## Exercise instructions
Rewrite the stretch from the line containing "country: United States" through the end of the records, changing "catalogue" to "catalog" and leaving everything else as it is. Return only those lines.

## Entries provided

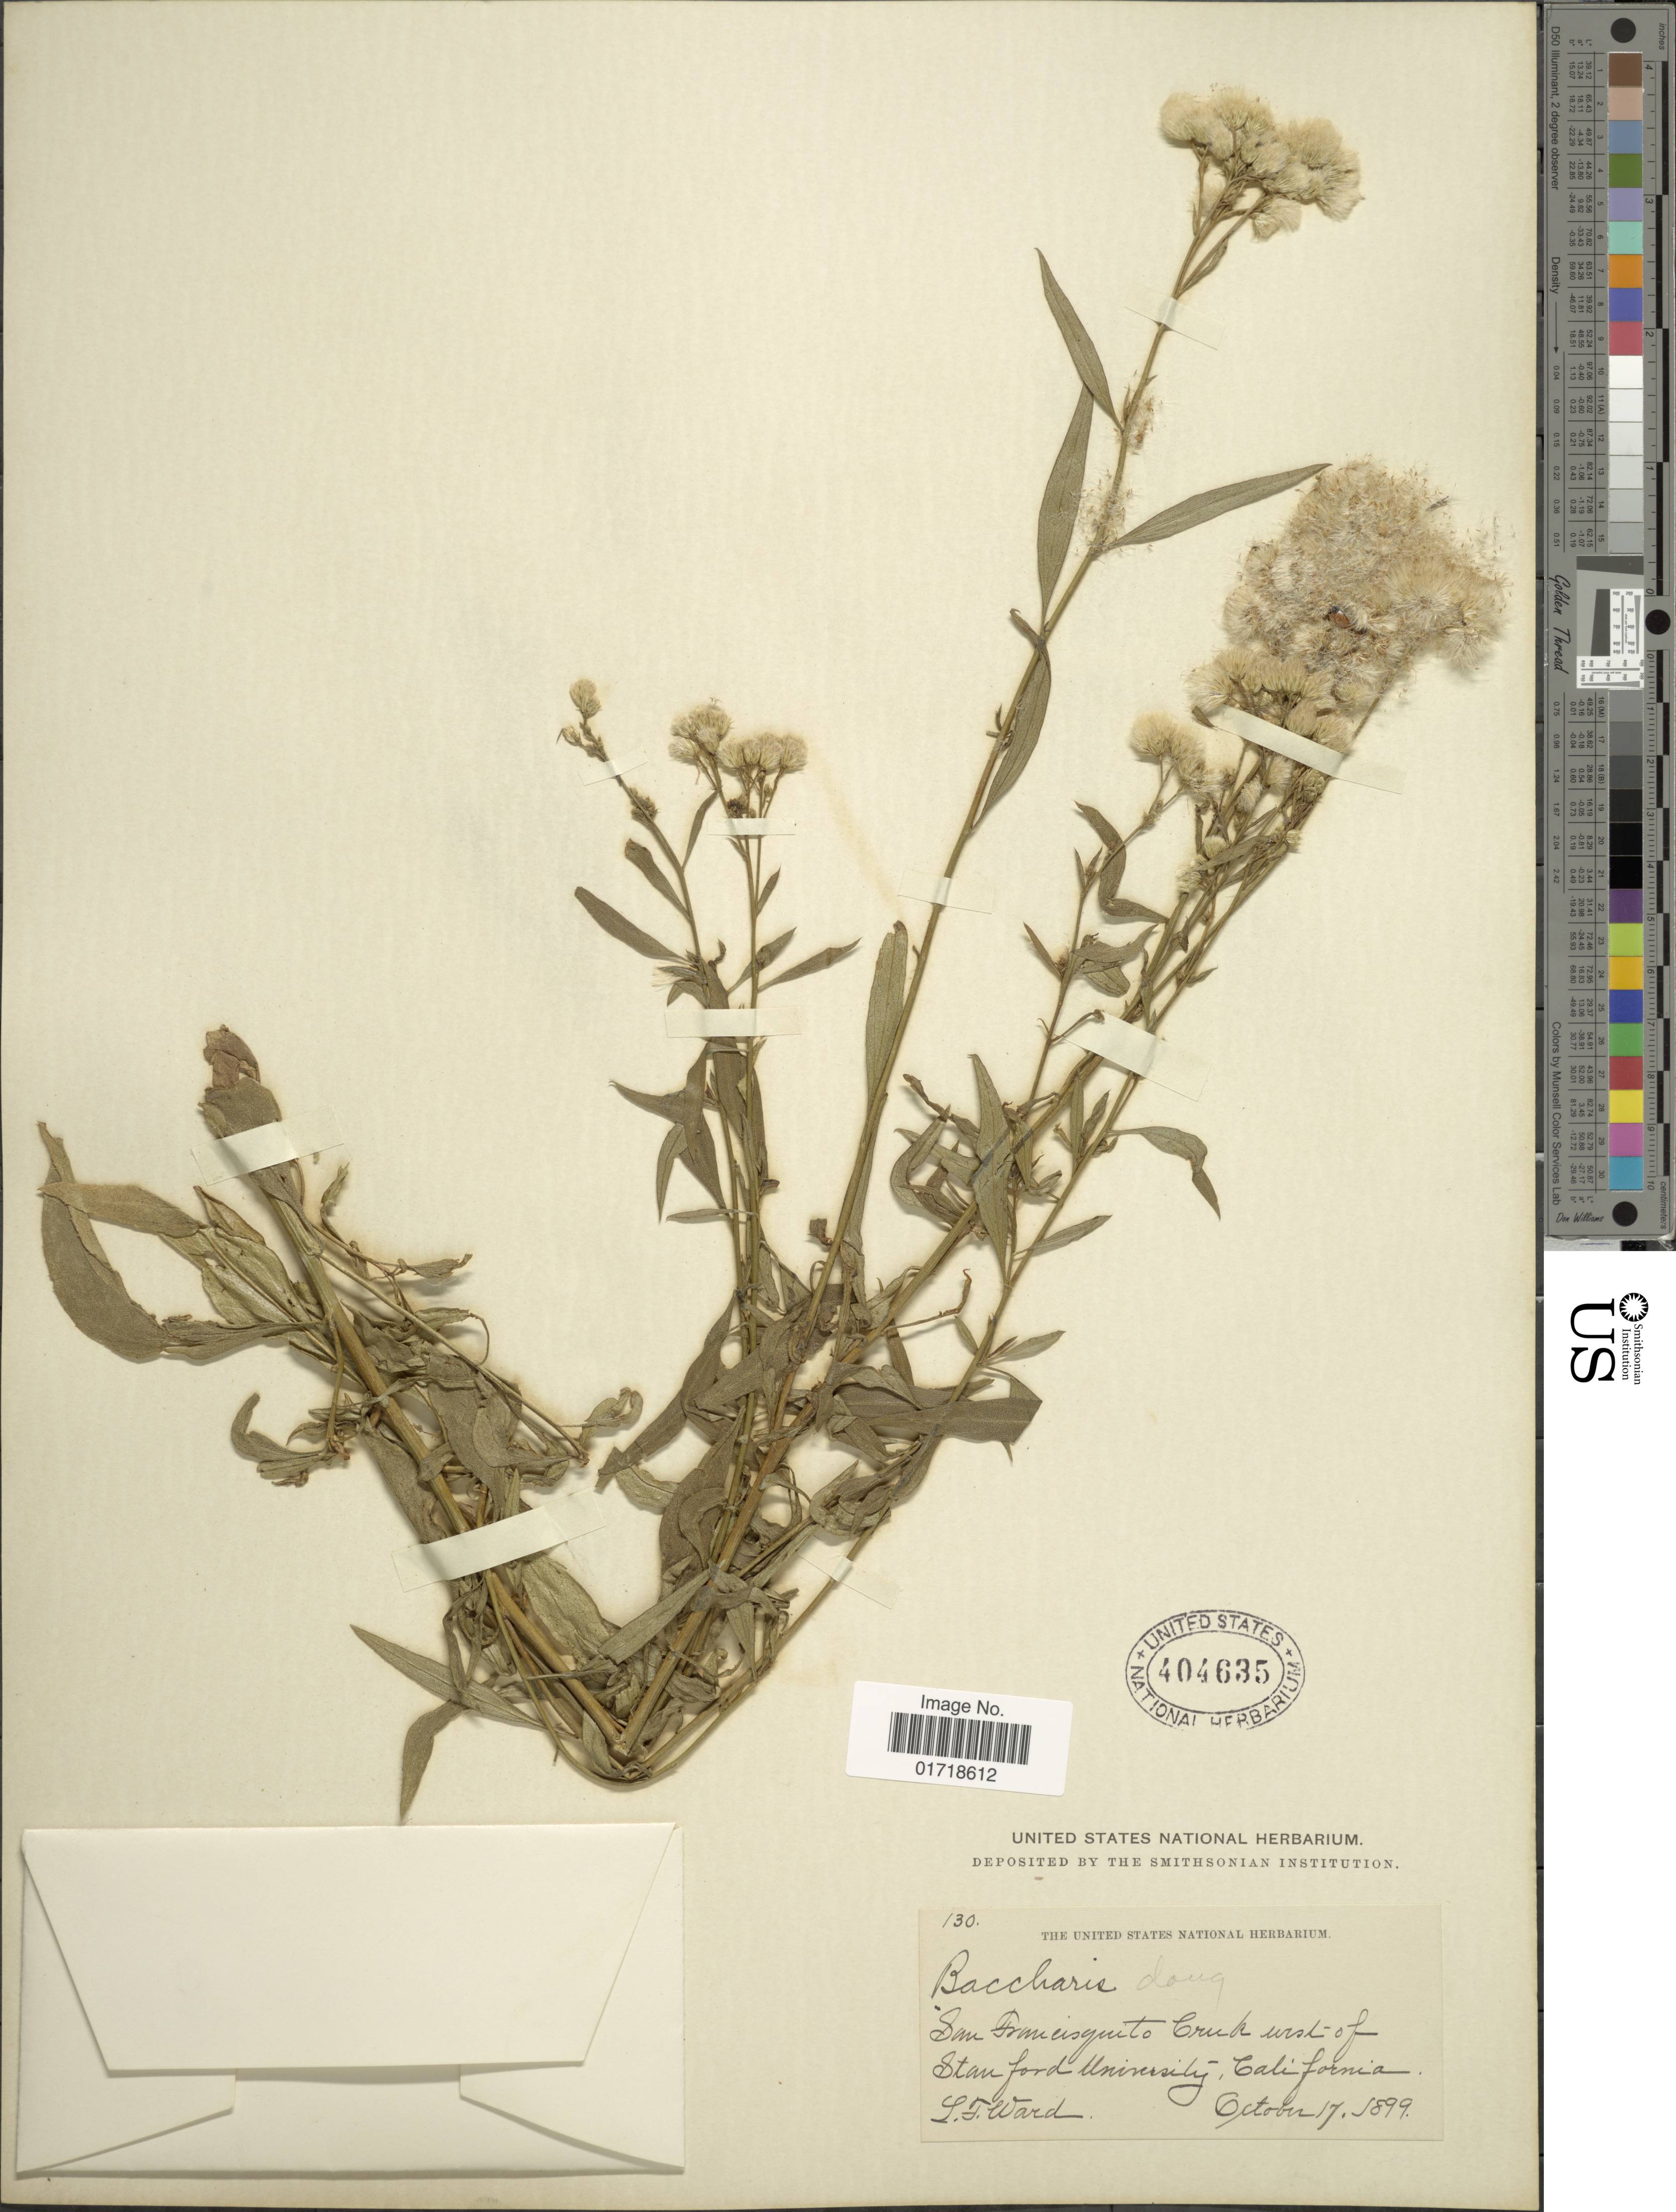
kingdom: Plantae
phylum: Tracheophyta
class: Magnoliopsida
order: Asterales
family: Asteraceae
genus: Baccharis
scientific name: Baccharis douglasii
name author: DC.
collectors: L. F. Ward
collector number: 130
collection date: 1899-10-17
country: United States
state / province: California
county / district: Santa Clara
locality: San Fromcisquito Creek west of Stanford University.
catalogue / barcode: US 404635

## The solution
country: United States
state / province: California
county / district: Santa Clara
locality: San Fromcisquito Creek west of Stanford University.
catalog / barcode: US 404635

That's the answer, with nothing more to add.